Effect of Ambient and Elevated Temperature on the Residual Splitting and Flexural Tensile Strength of Normal and High Strength Concrete
Ateequr Rehman1, Amjad Masood2, Sabih Akhtar3, M. Shariq4
1Ateequr Rehman*, Research Scholar, Deptt. of Civil Engg, AMU, Aligarh, India.
2Amjad Masood, Professor, Deptt. of Civil Engg, AMU, Aligarh, India.
3Sabih Akhtar, Professor, Deptt. of Civil Engg, AMU, Aligarh, India.
4M. Shariq, Assistant Professor, Deptt. of Civil Engg, AMU, Aligarh, India.

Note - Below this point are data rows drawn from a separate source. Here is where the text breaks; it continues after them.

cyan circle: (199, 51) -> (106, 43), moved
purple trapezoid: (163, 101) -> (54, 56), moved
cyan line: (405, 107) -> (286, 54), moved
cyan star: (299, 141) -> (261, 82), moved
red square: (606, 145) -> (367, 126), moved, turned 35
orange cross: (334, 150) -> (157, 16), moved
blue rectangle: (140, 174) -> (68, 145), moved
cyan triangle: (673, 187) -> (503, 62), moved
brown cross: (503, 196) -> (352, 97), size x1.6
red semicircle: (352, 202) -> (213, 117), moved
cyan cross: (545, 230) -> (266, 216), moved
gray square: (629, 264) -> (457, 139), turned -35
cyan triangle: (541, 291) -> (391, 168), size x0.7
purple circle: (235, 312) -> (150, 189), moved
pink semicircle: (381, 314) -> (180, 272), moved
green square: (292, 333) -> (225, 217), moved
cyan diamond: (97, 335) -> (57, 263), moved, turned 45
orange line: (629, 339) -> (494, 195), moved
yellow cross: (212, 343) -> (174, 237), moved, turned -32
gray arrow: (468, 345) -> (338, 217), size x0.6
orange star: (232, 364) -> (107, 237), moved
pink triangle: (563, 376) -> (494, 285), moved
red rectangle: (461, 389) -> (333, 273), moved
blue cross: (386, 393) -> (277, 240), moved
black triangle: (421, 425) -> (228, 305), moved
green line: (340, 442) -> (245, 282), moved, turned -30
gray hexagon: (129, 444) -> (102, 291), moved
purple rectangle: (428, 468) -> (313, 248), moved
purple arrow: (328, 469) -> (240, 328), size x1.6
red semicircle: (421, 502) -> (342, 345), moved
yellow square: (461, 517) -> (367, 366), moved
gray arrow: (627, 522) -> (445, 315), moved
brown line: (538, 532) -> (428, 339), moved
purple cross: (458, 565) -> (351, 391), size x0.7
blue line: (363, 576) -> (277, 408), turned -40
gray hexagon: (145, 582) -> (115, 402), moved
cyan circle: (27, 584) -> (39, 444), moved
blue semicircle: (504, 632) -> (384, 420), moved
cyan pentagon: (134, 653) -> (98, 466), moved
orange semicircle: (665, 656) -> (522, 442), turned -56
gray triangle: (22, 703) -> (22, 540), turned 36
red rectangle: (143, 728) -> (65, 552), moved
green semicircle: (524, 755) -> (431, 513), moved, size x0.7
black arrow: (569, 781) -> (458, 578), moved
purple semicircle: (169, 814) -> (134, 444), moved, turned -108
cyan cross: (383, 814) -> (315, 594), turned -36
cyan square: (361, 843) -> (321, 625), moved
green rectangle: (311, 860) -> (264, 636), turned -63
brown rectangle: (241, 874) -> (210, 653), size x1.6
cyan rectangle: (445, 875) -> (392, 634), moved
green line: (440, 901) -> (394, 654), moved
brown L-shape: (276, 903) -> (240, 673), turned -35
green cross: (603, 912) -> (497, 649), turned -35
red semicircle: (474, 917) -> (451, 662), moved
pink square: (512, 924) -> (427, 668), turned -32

Manuscript received on September 22, 2019. | Revised Manuscript received on October 15, 2019. | Manuscript published on October 30, 2019. | PP: 6321-6326 | Volume-9 Issue-1, October 2019 | Retrieval Number: A2021109119/2019©BEIESP | DOI: 10.35940/ijeat.A2021.109119
Open Access | Ethics and Policies | Cite | Mendeley
© The Authors. Blue Eyes Intelligence Engineering and Sciences Publication (BEIESP). This is an open access article under the CC BY-NC-ND license (http://creativecommons.org/licenses/by-nc-nd/4.0/)

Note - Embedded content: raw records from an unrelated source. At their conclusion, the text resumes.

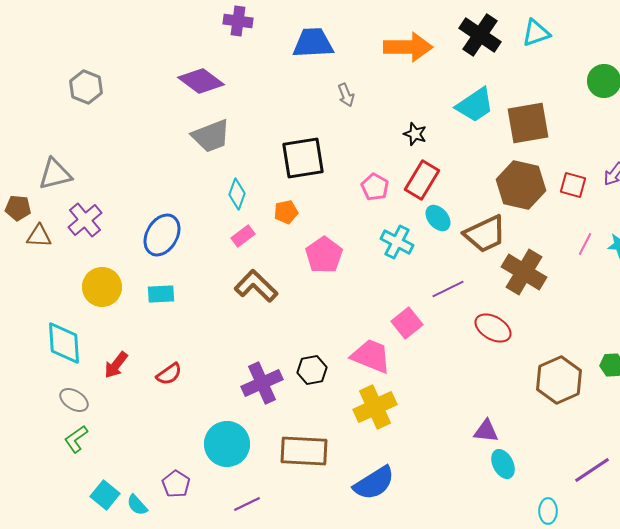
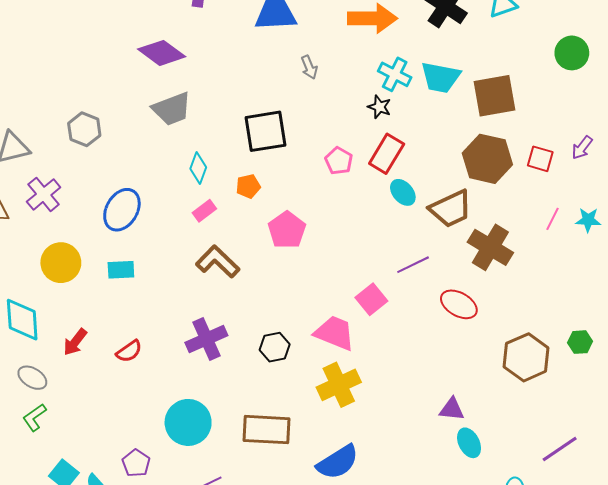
gray hexagon: (86, 87) -> (84, 129), moved
cyan trapezoid: (475, 105) -> (441, 77), turned 45
cyan cross: (397, 242) -> (395, 74), moved
purple cross: (262, 383) -> (206, 339), moved

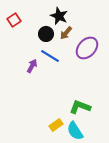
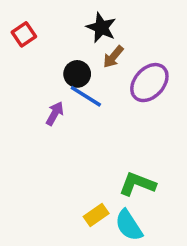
black circle: (46, 34) -> (77, 74), moved

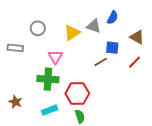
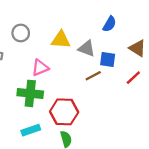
gray triangle: (94, 26) -> (87, 48), moved
yellow triangle: (72, 33) -> (61, 40), turned 36
pink triangle: (55, 57) -> (40, 68), turned 35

Abstract: Experimental test have carried out to investigate the behavior of residual tensile strength of concrete prepared using normal and high strength concrete. For the same purpose, cylindrical and prism-shaped specimens of concrete were caste and consecutively subjected to heating and cooling condition in the laboratory-controlled environment. A hold period of three hours was provided to impart the heating-cooling phenomenon inside the electrical furnace at four different sets of temperatures. The elevated temperatures chosen for the present tensile behavior study are 200oC, 400oC, 600oC, and 800oC. Strength was also determined at the ambient environment for the purpose of comparing the effects of thermal loads on the behavior of strength. A significant loss in tensile strength has been observed in concrete mixes at various temperatures. The outcomes of the current experimental work are termed useful for understanding key mechanical characteristics of concrete under the effect of thermal loads.
Keywords: Concrete, Experimental techniques, Mechanical behavior Residual Split Tensile Strength, Residual flexural Tensile Strength, Thermal loads.